KKR & Co. has acquired a residential building outside of Phoenix, its latest wager that residents who left fast-growing cities during the pandemic are returning and eager to rent luxury apartments.
KKR purchased The District at Scottsdale, a 332-unit property built in 2019, said Chris Lee, a partner at the New York firm and its head of real estate in the Americas. “It’s part of a broader strategy we began embarking on last summer when we took a contrarian view that people would come back to cities as quickly as they left,” he said in an interview.
Since October, the firm’s open-ended fund — KKR Property Partners Americas LP — has invested in luxury multifamily real estate in Atlanta, Austin, Charlotte, Boston and Brooklyn. Its latest Scottsdale purchase is near Vitri, an apartment complex it quietly bought earlier this year.
KKR has amassed an apartment portfolio with a gross asset value of $1.2 billion and has another roughly $300 million in properties under contract, Lee said.

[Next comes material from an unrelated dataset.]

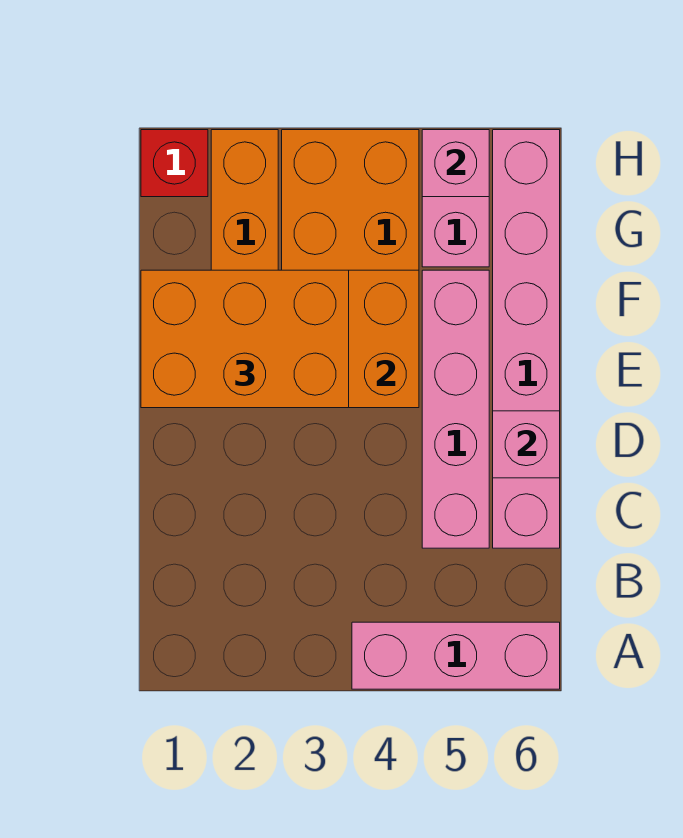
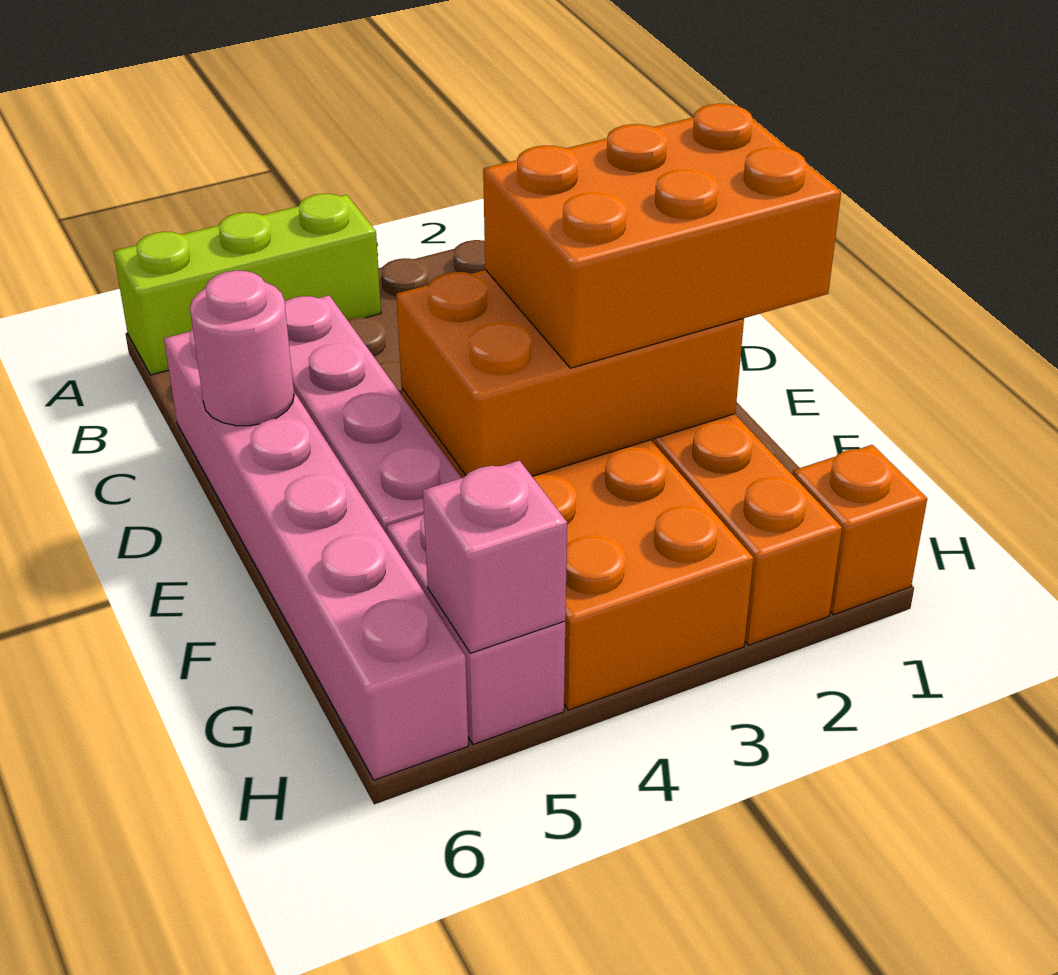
pink brick A4:A6 level 1 -> lime brick A4:A6 level 1
pink brick D6 level 2 -> pink round brick D6 level 2
red brick H1 level 1 -> orange brick H1 level 1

KKR is interested in so-called 18-hour cities, which are luring new residents with favorable cost-of-living standards and attractive social, physical and educational infrastructure, such as Dallas and Miami, Lee said. The firm’s conviction around luxury apartments was fueled in part by data from its in-house economists who estimate that U.S. households stashed away $2.5 trillion in excess savings during the pandemic.
“This recession was awkward in that many white-collar workers remained employed; they simply got sent home and didn’t have an outlet to spend their earnings so savings rates went up,” Lee said. “We saw a huge opportunity to buy luxury apartments and started getting aggressive with our thesis — and want to own these properties for the next 20-plus years,” he added.

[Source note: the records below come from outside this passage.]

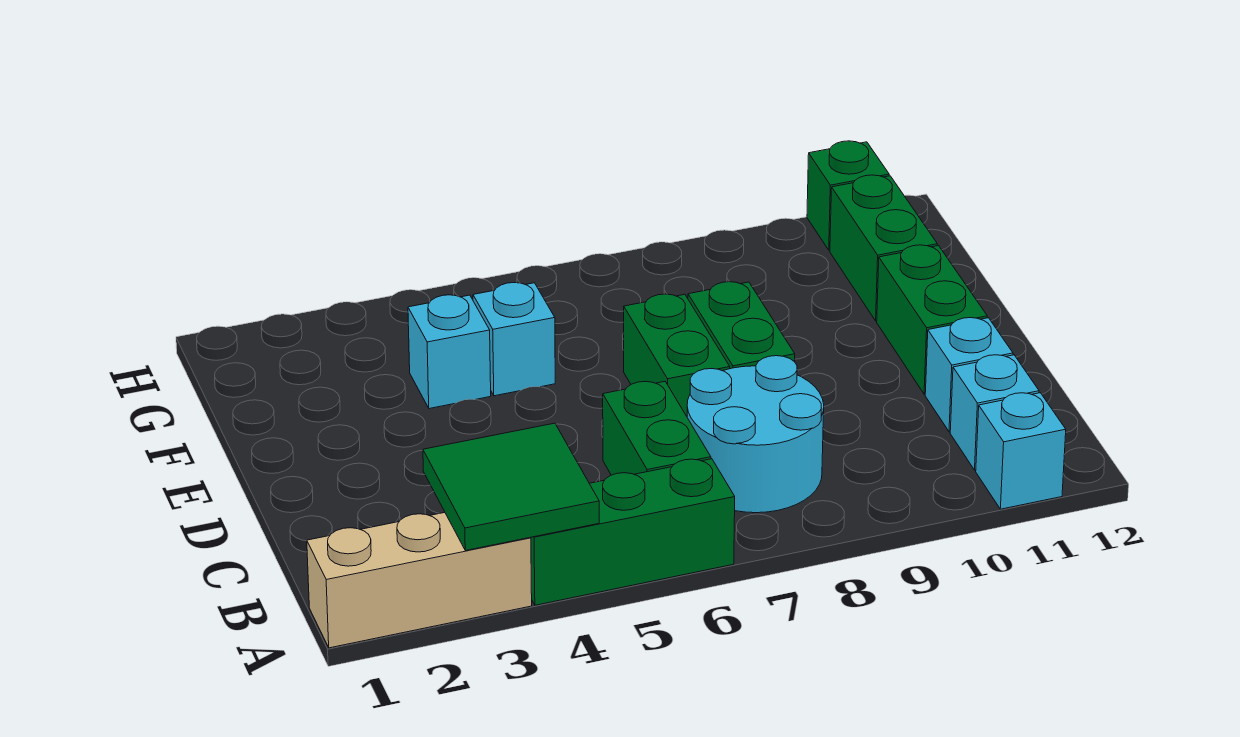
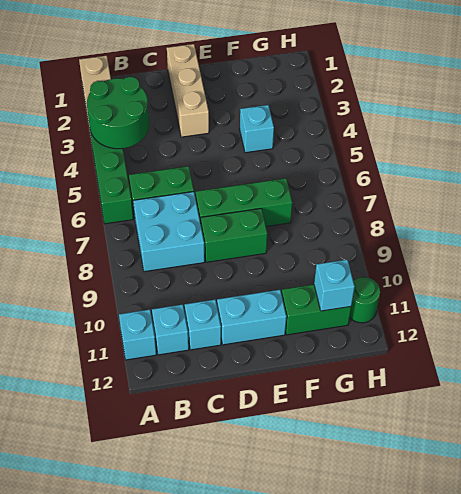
green tile A3:B4 level 2 -> green round brick A3:B4 level 2
cyan round brick B7:C8 level 1 -> cyan brick B7:C8 level 1
none -> tan brick D1:D3 level 1
green brick D7:E7 level 1 -> green brick D7:F7 level 1
green brick D11:E11 level 1 -> cyan brick D11:E11 level 1
cyan brick F5 level 1 -> cyan brick G11 level 2
green brick H11 level 1 -> green round brick H11 level 1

Competition from other commercial real estate investors such as pension funds is heating up as they get more comfortable about cities and the U.S. economy reopening, Lee said. Leasing activity has recovered, and rental concessions have all but disappeared in recent months, he said.

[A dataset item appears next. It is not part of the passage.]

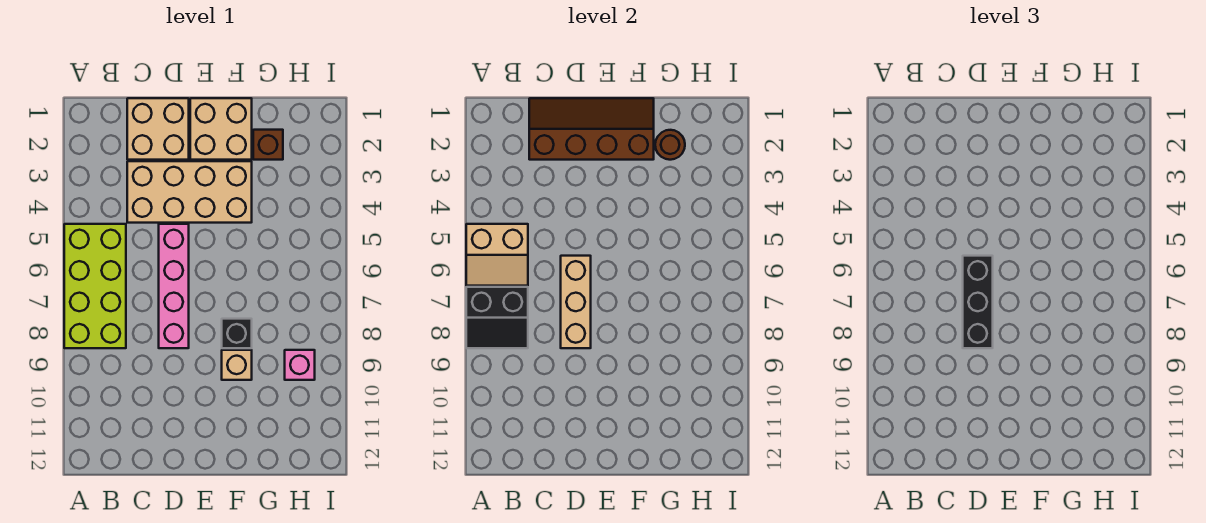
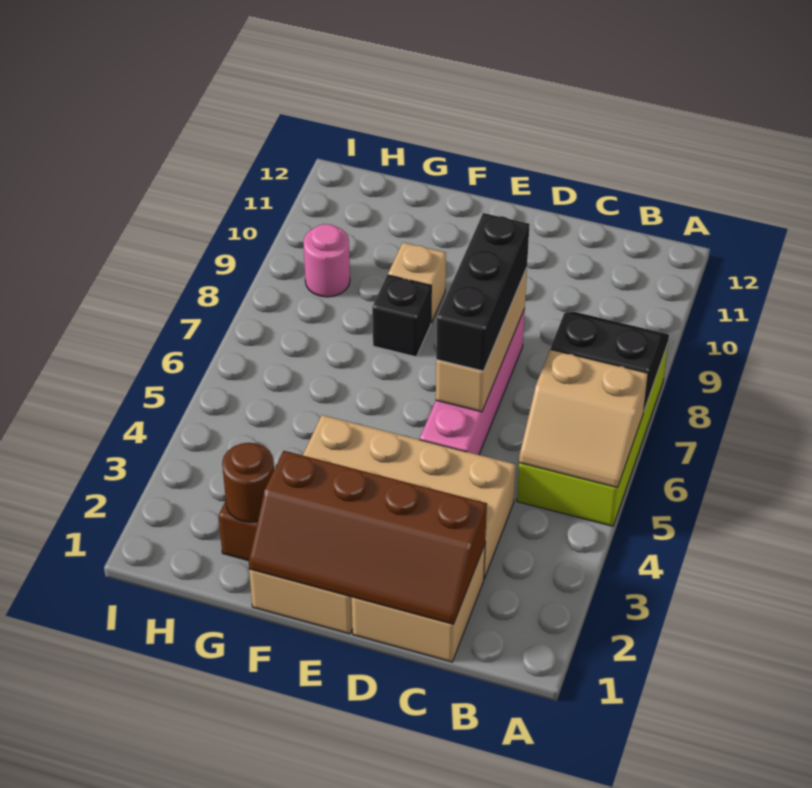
tan slope A5:B6 level 2 top 5 -> tan slope A5:B6 level 2 top 6
pink brick H9 level 1 -> pink round brick H9 level 1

“Net effective rents have come back faster than we originally underwrote which is a function of people having money to spend and wanting to invest it in their lifestyle, whether it’s being close to public transit or on amenities,” Lee said.
The firm’s luxury-rental bet is also fueled by the belief that many employers will adopt hybrid or flexible policies for returning to office. “If you’re working from home one or two days a week, you’re going to want a different apartment and we’ve seen consumer preferences favor properties with more amenities and space,” Lee said.
KKR, which had roughly $28 billion of real estate assets under management as of March 31, has shifted away from mainstream property types such as offices in central business districts, malls and high-street retail, choosing instead to spend time on faster-growing segments like warehouses and single-family rentals. Those thrived during the pandemic and are expected to remain in demand.